─── The data
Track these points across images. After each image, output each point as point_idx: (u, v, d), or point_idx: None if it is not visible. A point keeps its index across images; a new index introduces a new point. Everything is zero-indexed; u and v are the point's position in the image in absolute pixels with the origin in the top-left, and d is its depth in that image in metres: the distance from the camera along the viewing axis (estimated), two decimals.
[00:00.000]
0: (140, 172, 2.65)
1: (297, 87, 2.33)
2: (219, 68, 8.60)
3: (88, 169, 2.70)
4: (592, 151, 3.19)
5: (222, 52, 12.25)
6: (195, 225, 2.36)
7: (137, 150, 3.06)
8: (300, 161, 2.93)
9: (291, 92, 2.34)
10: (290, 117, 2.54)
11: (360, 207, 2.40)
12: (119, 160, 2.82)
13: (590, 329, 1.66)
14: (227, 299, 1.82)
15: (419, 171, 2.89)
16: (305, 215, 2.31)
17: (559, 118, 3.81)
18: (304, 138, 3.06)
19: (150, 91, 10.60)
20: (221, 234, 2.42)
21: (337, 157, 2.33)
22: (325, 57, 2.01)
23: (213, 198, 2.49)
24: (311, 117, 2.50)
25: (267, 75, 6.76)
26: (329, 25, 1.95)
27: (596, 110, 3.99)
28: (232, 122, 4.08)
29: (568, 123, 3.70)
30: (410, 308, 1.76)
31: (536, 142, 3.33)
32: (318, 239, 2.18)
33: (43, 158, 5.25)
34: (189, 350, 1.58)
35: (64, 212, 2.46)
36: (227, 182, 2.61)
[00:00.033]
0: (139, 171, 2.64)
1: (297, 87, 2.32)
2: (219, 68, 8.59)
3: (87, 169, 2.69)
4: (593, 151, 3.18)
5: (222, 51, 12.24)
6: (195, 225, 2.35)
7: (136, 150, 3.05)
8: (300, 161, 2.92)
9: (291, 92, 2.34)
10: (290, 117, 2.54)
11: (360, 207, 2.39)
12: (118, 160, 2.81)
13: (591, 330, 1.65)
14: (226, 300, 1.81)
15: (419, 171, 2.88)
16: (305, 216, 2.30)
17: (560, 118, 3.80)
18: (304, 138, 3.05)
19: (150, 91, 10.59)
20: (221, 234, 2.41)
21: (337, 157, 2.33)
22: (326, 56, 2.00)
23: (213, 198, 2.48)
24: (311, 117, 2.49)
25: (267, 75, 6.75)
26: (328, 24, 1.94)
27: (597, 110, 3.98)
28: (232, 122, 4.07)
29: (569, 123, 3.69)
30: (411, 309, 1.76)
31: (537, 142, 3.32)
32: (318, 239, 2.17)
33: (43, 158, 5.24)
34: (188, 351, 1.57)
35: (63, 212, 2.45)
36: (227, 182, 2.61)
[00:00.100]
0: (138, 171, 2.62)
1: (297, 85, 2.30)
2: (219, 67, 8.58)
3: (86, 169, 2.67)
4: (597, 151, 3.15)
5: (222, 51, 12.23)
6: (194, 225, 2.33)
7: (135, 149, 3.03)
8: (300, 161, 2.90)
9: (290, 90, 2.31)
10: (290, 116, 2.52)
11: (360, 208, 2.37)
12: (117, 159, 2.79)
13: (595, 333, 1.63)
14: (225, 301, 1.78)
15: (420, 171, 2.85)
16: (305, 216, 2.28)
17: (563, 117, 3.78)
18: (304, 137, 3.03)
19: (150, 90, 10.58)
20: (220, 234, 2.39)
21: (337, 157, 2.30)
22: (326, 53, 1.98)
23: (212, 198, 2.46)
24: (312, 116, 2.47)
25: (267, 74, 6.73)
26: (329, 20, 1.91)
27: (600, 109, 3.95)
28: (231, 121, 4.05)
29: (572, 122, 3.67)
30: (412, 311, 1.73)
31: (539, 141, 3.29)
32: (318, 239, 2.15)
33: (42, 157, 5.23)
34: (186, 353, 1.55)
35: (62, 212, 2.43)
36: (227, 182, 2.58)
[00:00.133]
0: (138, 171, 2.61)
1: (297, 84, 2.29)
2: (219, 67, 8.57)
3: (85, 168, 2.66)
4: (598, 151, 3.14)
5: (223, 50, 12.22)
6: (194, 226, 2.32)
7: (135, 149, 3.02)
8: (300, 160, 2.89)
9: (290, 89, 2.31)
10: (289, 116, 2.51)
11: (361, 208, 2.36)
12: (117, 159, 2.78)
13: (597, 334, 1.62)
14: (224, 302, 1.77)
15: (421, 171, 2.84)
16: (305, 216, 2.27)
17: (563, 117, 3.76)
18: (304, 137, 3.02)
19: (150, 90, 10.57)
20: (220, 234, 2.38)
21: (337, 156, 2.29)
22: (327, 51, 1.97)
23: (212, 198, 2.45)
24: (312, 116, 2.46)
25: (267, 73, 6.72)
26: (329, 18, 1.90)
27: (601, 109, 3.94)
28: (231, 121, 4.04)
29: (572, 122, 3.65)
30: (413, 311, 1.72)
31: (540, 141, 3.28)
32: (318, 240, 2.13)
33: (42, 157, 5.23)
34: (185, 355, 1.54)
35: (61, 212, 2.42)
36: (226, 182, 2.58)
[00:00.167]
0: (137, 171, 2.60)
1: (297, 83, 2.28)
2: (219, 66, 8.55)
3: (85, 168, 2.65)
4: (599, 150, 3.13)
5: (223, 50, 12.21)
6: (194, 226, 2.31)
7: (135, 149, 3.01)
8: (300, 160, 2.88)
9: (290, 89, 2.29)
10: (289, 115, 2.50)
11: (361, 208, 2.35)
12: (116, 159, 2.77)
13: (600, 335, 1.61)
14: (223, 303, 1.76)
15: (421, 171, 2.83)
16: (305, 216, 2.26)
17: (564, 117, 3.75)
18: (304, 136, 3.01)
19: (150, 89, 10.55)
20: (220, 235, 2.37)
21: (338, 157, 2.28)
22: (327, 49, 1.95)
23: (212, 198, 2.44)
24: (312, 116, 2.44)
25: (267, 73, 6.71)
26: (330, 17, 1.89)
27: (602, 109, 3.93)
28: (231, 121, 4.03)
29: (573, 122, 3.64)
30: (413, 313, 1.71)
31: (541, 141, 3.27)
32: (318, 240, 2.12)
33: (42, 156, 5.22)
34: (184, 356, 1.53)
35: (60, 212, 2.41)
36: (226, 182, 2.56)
──────
◆ What to do
Each entry must appear in the reply exactly as written.

◆ Expected answer
Track these points across images. After each image, output each point as point_idx: (u, v, d), or point_idx: None if it is not visible. A point keeps its index across images; a new index introduces a new point. Everything is zero-indexed; u and v are the point's position in the image in absolute pixels with the origin in the top-left, and d is its depth in that image in metres: the distance from the camera along the viewing axis (estimated), two decimals.
[00:00.000]
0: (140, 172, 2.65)
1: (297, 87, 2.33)
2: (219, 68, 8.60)
3: (88, 169, 2.70)
4: (592, 151, 3.19)
5: (222, 52, 12.25)
6: (195, 225, 2.36)
7: (137, 150, 3.06)
8: (300, 161, 2.93)
9: (291, 92, 2.34)
10: (290, 117, 2.54)
11: (360, 207, 2.40)
12: (119, 160, 2.82)
13: (590, 329, 1.66)
14: (227, 299, 1.82)
15: (419, 171, 2.89)
16: (305, 215, 2.31)
17: (559, 118, 3.81)
18: (304, 138, 3.06)
19: (150, 91, 10.60)
20: (221, 234, 2.42)
21: (337, 157, 2.33)
22: (325, 57, 2.01)
23: (213, 198, 2.49)
24: (311, 117, 2.50)
25: (267, 75, 6.76)
26: (329, 25, 1.95)
27: (596, 110, 3.99)
28: (232, 122, 4.08)
29: (568, 123, 3.70)
30: (410, 308, 1.76)
31: (536, 142, 3.33)
32: (318, 239, 2.18)
33: (43, 158, 5.25)
34: (189, 350, 1.58)
35: (64, 212, 2.46)
36: (227, 182, 2.61)
[00:00.033]
0: (139, 171, 2.64)
1: (297, 87, 2.32)
2: (219, 68, 8.59)
3: (87, 169, 2.69)
4: (593, 151, 3.18)
5: (222, 51, 12.24)
6: (195, 225, 2.35)
7: (136, 150, 3.05)
8: (300, 161, 2.92)
9: (291, 92, 2.34)
10: (290, 117, 2.54)
11: (360, 207, 2.39)
12: (118, 160, 2.81)
13: (591, 330, 1.65)
14: (226, 300, 1.81)
15: (419, 171, 2.88)
16: (305, 216, 2.30)
17: (560, 118, 3.80)
18: (304, 138, 3.05)
19: (150, 91, 10.59)
20: (221, 234, 2.41)
21: (337, 157, 2.33)
22: (326, 56, 2.00)
23: (213, 198, 2.48)
24: (311, 117, 2.49)
25: (267, 75, 6.75)
26: (328, 24, 1.94)
27: (597, 110, 3.98)
28: (232, 122, 4.07)
29: (569, 123, 3.69)
30: (411, 309, 1.76)
31: (537, 142, 3.32)
32: (318, 239, 2.17)
33: (43, 158, 5.24)
34: (188, 351, 1.57)
35: (63, 212, 2.45)
36: (227, 182, 2.61)
[00:00.100]
0: (138, 171, 2.62)
1: (297, 85, 2.30)
2: (219, 67, 8.58)
3: (86, 169, 2.67)
4: (597, 151, 3.15)
5: (222, 51, 12.23)
6: (194, 225, 2.33)
7: (135, 149, 3.03)
8: (300, 161, 2.90)
9: (290, 90, 2.31)
10: (290, 116, 2.52)
11: (360, 208, 2.37)
12: (117, 159, 2.79)
13: (595, 333, 1.63)
14: (225, 301, 1.78)
15: (420, 171, 2.85)
16: (305, 216, 2.28)
17: (563, 117, 3.78)
18: (304, 137, 3.03)
19: (150, 90, 10.58)
20: (220, 234, 2.39)
21: (337, 157, 2.30)
22: (326, 53, 1.98)
23: (212, 198, 2.46)
24: (312, 116, 2.47)
25: (267, 74, 6.73)
26: (329, 20, 1.91)
27: (600, 109, 3.95)
28: (231, 121, 4.05)
29: (572, 122, 3.67)
30: (412, 311, 1.73)
31: (539, 141, 3.29)
32: (318, 239, 2.15)
33: (42, 157, 5.23)
34: (186, 353, 1.55)
35: (62, 212, 2.43)
36: (227, 182, 2.58)
[00:00.133]
0: (138, 171, 2.61)
1: (297, 84, 2.29)
2: (219, 67, 8.57)
3: (85, 168, 2.66)
4: (598, 151, 3.14)
5: (223, 50, 12.22)
6: (194, 226, 2.32)
7: (135, 149, 3.02)
8: (300, 160, 2.89)
9: (290, 89, 2.31)
10: (289, 116, 2.51)
11: (361, 208, 2.36)
12: (117, 159, 2.78)
13: (597, 334, 1.62)
14: (224, 302, 1.77)
15: (421, 171, 2.84)
16: (305, 216, 2.27)
17: (563, 117, 3.76)
18: (304, 137, 3.02)
19: (150, 90, 10.57)
20: (220, 234, 2.38)
21: (337, 156, 2.29)
22: (327, 51, 1.97)
23: (212, 198, 2.45)
24: (312, 116, 2.46)
25: (267, 73, 6.72)
26: (329, 18, 1.90)
27: (601, 109, 3.94)
28: (231, 121, 4.04)
29: (572, 122, 3.65)
30: (413, 311, 1.72)
31: (540, 141, 3.28)
32: (318, 240, 2.13)
33: (42, 157, 5.23)
34: (185, 355, 1.54)
35: (61, 212, 2.42)
36: (226, 182, 2.58)
[00:00.167]
0: (137, 171, 2.60)
1: (297, 83, 2.28)
2: (219, 66, 8.55)
3: (85, 168, 2.65)
4: (599, 150, 3.13)
5: (223, 50, 12.21)
6: (194, 226, 2.31)
7: (135, 149, 3.01)
8: (300, 160, 2.88)
9: (290, 89, 2.29)
10: (289, 115, 2.50)
11: (361, 208, 2.35)
12: (116, 159, 2.77)
13: (600, 335, 1.61)
14: (223, 303, 1.76)
15: (421, 171, 2.83)
16: (305, 216, 2.26)
17: (564, 117, 3.75)
18: (304, 136, 3.01)
19: (150, 89, 10.55)
20: (220, 235, 2.37)
21: (338, 157, 2.28)
22: (327, 49, 1.95)
23: (212, 198, 2.44)
24: (312, 116, 2.44)
25: (267, 73, 6.71)
26: (330, 17, 1.89)
27: (602, 109, 3.93)
28: (231, 121, 4.03)
29: (573, 122, 3.64)
30: (413, 313, 1.71)
31: (541, 141, 3.27)
32: (318, 240, 2.12)
33: (42, 156, 5.22)
34: (184, 356, 1.53)
35: (60, 212, 2.41)
36: (226, 182, 2.56)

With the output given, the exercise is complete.